O-107 International organizations’ influence on health and safety culture in Guyana’s oil & gas industry
Author(s):
C Singh, S Bidaisee
Year of Presentation:
2026
Objective: This study examines how international standards, donor requirements, and global best practices intersect
with Guyana’s existing Occupational Safety and Health Act
(OSH) (1997) and procurement frameworks to influence
Health Safety and Environment (HSE) performance in the
rapidly expanding oil and gas industry.
Methods: An explanatory sequential mixed-methods design was employed, integrating documentary analysis, comparative policy review, and synthesis of safety performance frameworks. Documents reviewed included national OSH legislation, procurement and bidding documents, donor requirements, and global standards such as ISO 45001, ISO 14001, International Labor Organization ( ILO) guidelines, International Finance Corporation (IFC) Environmental Health and Safety (EHS) Guidelines, and International Association of Oil and Gas Producers (IOGP) Safety Performance Indicators (SPIs). A comparative matrix analyzed legal duties, management-system requirements, operational expectations, hazardous materials, incident reporting, worker participation, subcontractor controls, and key performance indicators ( KPIs).

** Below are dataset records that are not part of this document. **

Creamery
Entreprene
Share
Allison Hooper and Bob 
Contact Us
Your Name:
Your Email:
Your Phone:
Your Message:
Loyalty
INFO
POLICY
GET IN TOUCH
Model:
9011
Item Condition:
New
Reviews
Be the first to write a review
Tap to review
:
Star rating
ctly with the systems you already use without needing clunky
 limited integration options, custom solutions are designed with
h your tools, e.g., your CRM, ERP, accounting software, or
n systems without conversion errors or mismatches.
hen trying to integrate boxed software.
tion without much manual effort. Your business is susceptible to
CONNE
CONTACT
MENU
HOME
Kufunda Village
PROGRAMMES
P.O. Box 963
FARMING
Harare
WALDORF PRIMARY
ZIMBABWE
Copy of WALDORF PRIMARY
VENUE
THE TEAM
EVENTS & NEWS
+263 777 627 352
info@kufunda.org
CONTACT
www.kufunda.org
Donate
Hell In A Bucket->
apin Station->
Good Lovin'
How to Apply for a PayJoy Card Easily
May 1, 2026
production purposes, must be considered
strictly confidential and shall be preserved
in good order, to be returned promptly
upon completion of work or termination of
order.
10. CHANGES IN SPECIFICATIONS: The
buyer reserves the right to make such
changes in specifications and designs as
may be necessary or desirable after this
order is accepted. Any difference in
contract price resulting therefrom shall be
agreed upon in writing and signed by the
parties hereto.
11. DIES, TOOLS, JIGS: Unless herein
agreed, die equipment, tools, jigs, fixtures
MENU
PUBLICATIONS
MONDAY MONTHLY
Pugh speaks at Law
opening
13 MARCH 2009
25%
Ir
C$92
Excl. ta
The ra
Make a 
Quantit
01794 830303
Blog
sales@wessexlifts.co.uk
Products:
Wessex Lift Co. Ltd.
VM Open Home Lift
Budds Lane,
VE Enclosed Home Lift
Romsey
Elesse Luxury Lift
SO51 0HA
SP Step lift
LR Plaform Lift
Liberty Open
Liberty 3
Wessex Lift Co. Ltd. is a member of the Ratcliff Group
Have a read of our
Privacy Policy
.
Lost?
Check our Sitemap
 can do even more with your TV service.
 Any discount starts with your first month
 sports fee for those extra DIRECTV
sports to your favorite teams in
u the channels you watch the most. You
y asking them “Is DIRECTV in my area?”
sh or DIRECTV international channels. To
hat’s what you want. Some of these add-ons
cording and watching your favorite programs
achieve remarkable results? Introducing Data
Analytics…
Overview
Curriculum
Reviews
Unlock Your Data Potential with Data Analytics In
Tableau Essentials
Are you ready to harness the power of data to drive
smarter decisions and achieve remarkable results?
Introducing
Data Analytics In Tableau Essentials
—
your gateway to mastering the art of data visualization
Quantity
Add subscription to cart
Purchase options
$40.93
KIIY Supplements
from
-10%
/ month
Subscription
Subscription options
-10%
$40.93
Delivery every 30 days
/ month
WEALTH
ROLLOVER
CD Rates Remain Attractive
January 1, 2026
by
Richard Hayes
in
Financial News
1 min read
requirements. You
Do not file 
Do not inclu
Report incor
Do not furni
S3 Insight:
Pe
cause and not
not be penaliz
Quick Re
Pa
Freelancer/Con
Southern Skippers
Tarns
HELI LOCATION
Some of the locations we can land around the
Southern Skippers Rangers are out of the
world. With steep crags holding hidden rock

Results: The analysis identifies strengths in Guyana’s statutory provisions such as employer duties, worker committees, hazardous materials management, and accident notification while highlighting gaps in management-system maturity, subcontractor oversight, KPIs, and independent verification mechanisms. Procurement documents partially translate legal requirements into operational expectations, yet they fall short of ISO 45001-aligned evidence of systematic planning, performance monitoring, and continual improvement. Findings demonstrate that international organizations exert influence through benchmarking, financing conditions, safety performance reporting, and the diffusion of management-system frameworks. These mechanisms elevate expectations for corporate safety culture and supply-chain accountability but require stronger national enforcement and institutional capacity to achieve sustained improvements.
Conclusion: This study contributes empirical insight into how international frameworks can complement national legislation in emerging petroleum economies. Guyana’s expanding petroleum industry presents both risks and opportunities. International frameworks can significantly strengthen HSE culture, but only when integrated into national regulatory systems with sufficient enforcement and institutional capacity.